The NVIDIA GPU driver container allows the provisioning of the NVIDIA driver through the use of containers. This provides a few benefits over a standard driver installation, for example:

  • Ease of deployment

  • Fast installation

  • Reproducibility

The driver container can be used in standard Linux distributions and container operating system distributions such as Red Hat CoreOS, Flatcar Linux or others that have immutable read-only file systems.

For more details on the internals of the driver container, see this presentation.


Pre-requisites

The list of prerequisites for running a driver container is described below:

  • Ubuntu 16.04, Ubuntu 18.04 or Centos 7 with the IPMI driver enabled and the Nouveau driver disabled

  • NVIDIA GPU with Architecture > Fermi (2.1)

  • The NVIDIA Container Toolkit for Docker configured with the root option. See below for configuration.

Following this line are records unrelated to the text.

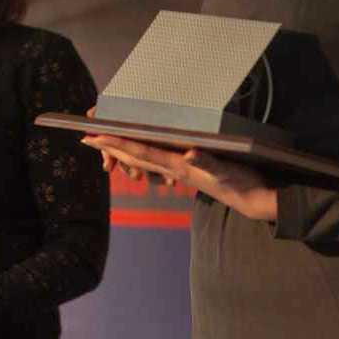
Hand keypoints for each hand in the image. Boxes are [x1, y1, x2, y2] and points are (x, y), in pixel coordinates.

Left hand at [81, 134, 277, 220]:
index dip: (117, 143)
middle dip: (111, 147)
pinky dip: (143, 155)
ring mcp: (180, 171)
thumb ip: (206, 163)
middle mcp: (174, 168)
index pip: (141, 152)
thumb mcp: (225, 171)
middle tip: (87, 137)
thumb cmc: (239, 183)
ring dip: (123, 151)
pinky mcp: (188, 170)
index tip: (95, 136)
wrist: (252, 202)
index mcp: (177, 166)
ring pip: (144, 159)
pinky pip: (158, 162)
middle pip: (135, 156)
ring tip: (107, 142)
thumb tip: (189, 155)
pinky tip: (141, 151)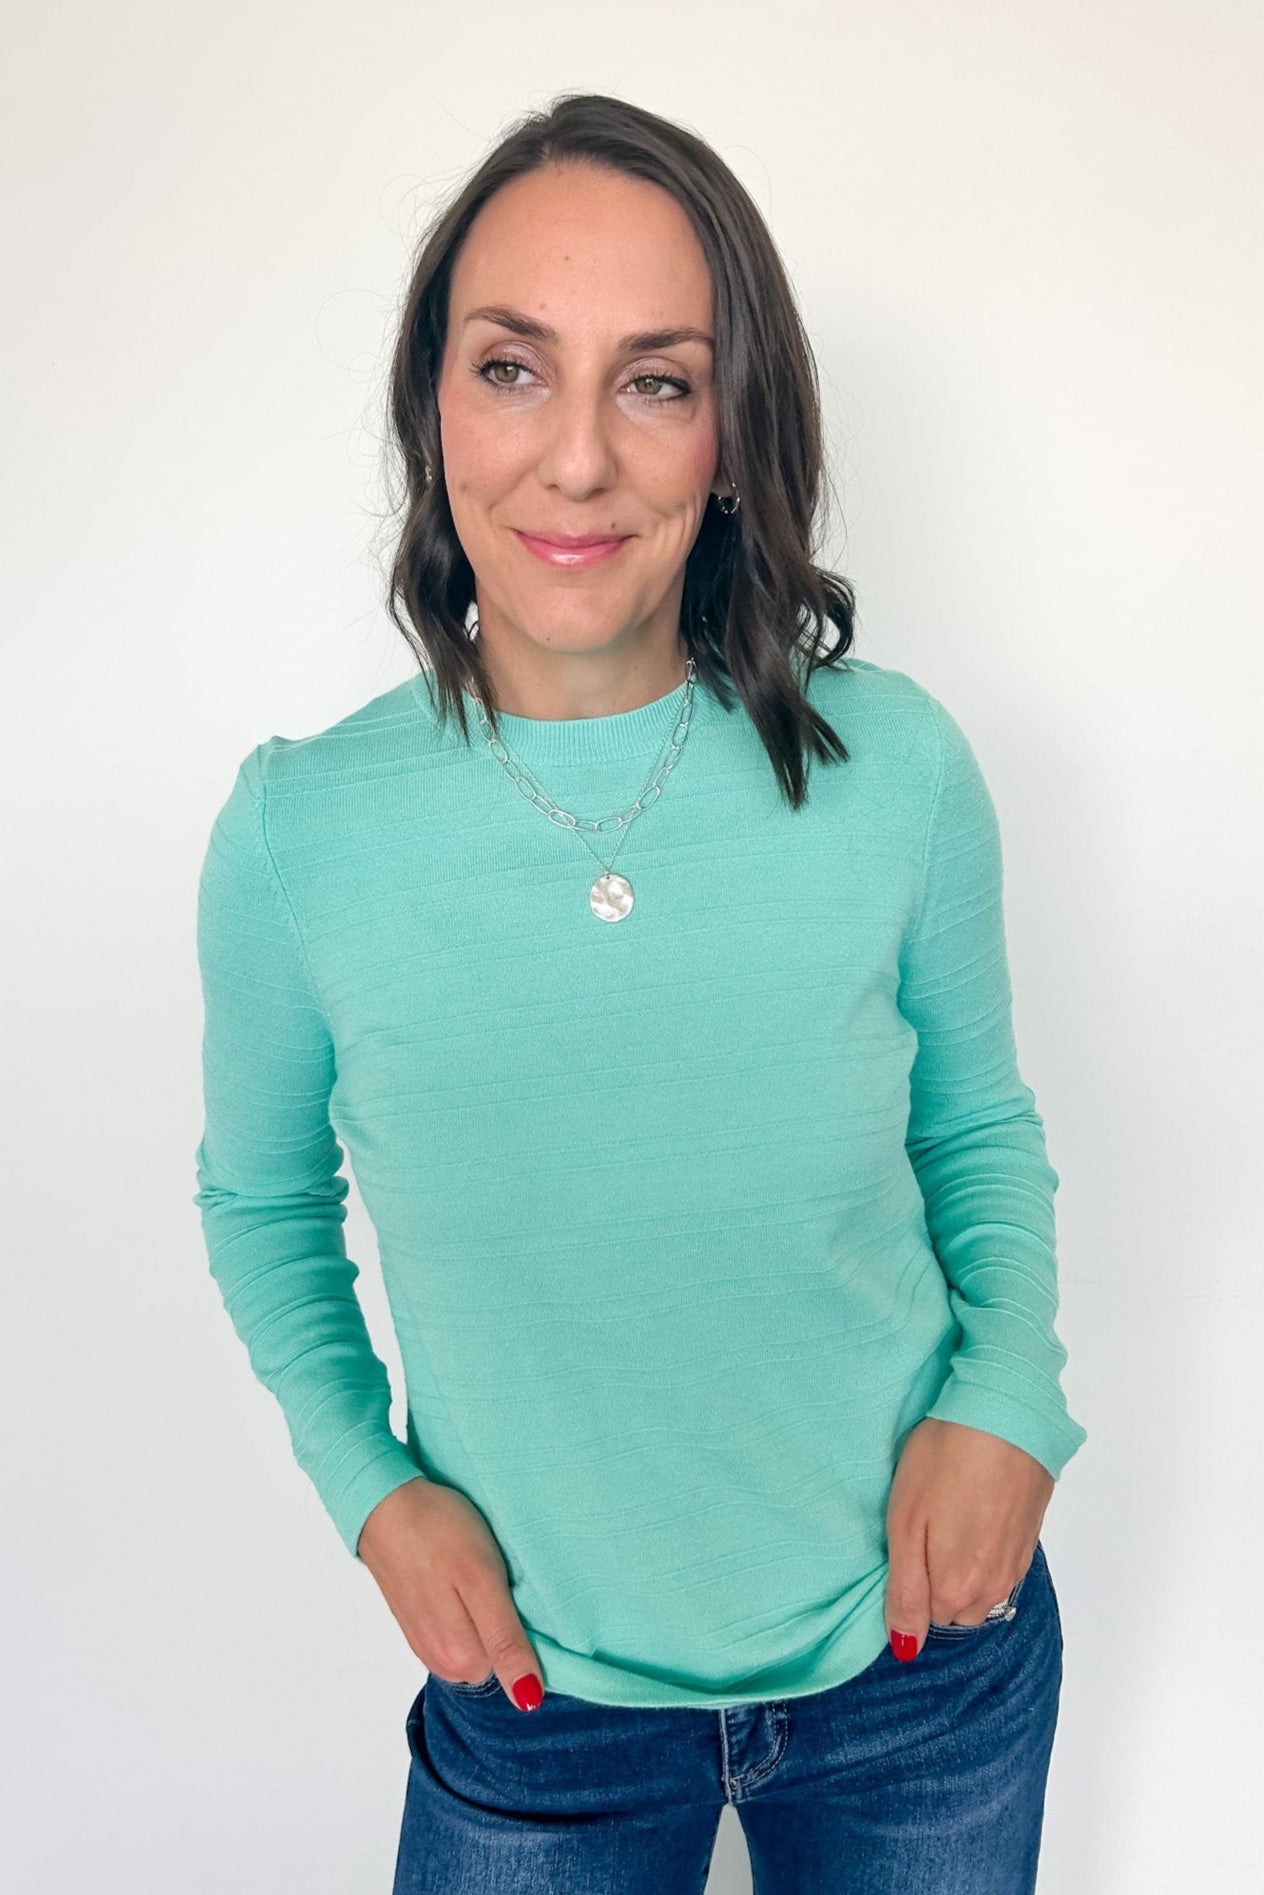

  • If you are running Ubuntu 18.04 with an AWS kernel, you also need to enable the i2c_core kernel module

Configuration

You will need to update the NVIDIA Container Toolkit config file (/etc/nvidia-container-runtime/config.toml) so that the root directive points to the driver container as shown below:

disable-require = false
#swarm-resource = "DOCKER_RESOURCE_GPU"

[nvidia-container-cli]
root = "/run/nvidia/driver"
#path = "/usr/bin/nvidia-container-cli"
environment = []
#debug = "/var/log/nvidia-container-toolkit.log"
#ldcache = "/etc/ld.so.cache"
load-kmods = true
#no-cgroups = false
#user = "root:video"
ldconfig = "@/sbin/ldconfig.real"

[nvidia-container-runtime]
#debug = "/var/log/nvidia-container-runtime.log"

Quickstart

Ubuntu 18.04

Follow the guide to get started with the NVIDIA Container Toolkit for Docker.

Now modify the configuration to update the root directive:

$ sudo sed -i 's/^#root/root/' /etc/nvidia-container-runtime/config.toml

Disable the Nouveau driver modules:

$ sudo tee /etc/modules-load.d/ipmi.conf <<< "ipmi_msghandler" \
  && sudo tee /etc/modprobe.d/blacklist-nouveau.conf <<< "blacklist nouveau" \
  && sudo tee -a /etc/modprobe.d/blacklist-nouveau.conf <<< "options nouveau modeset=0"

If using an AWS kernel, ensure that the i2c_core kernel module is enabled:

$ sudo tee /etc/modules-load.d/ipmi.conf <<< "i2c_core"

Update the initramfs:

$ sudo update-initramfs -u

Optionally, if the kernel is not up to date

$ sudo apt-get dist-upgrade

Reboot your system (or VM) if required:

$ sudo reboot

Run the driver container:

$ sudo docker run --name nvidia-driver -d --privileged --pid=host \
  -v /run/nvidia:/run/nvidia:shared \
  -v /var/log:/var/log \
  --restart=unless-stopped \
  nvidia/driver:450.80.02-ubuntu18.04

Once the driver container is running, try running a GPU container:

$ sudo docker run --gpus all nvidia/cuda:11.0-base nvidia-smi
../_images/driver-container-demo.gif

Container Images

Driver containers are released for the NVIDIA datacenter driver releases.

The following tags are available on both NVIDIA DockerHub and NGC.

Licenses and Contributing

By downloading and using the driver container, you accept the terms and conditions of these licenses:

  • NVIDIA Driver The license for the NVIDIA datacenter drivers is available at this link.

Since the underlying images may include components licensed under open-source licenses such as GPL, the sources for these components are archived on the CUDA opensource index.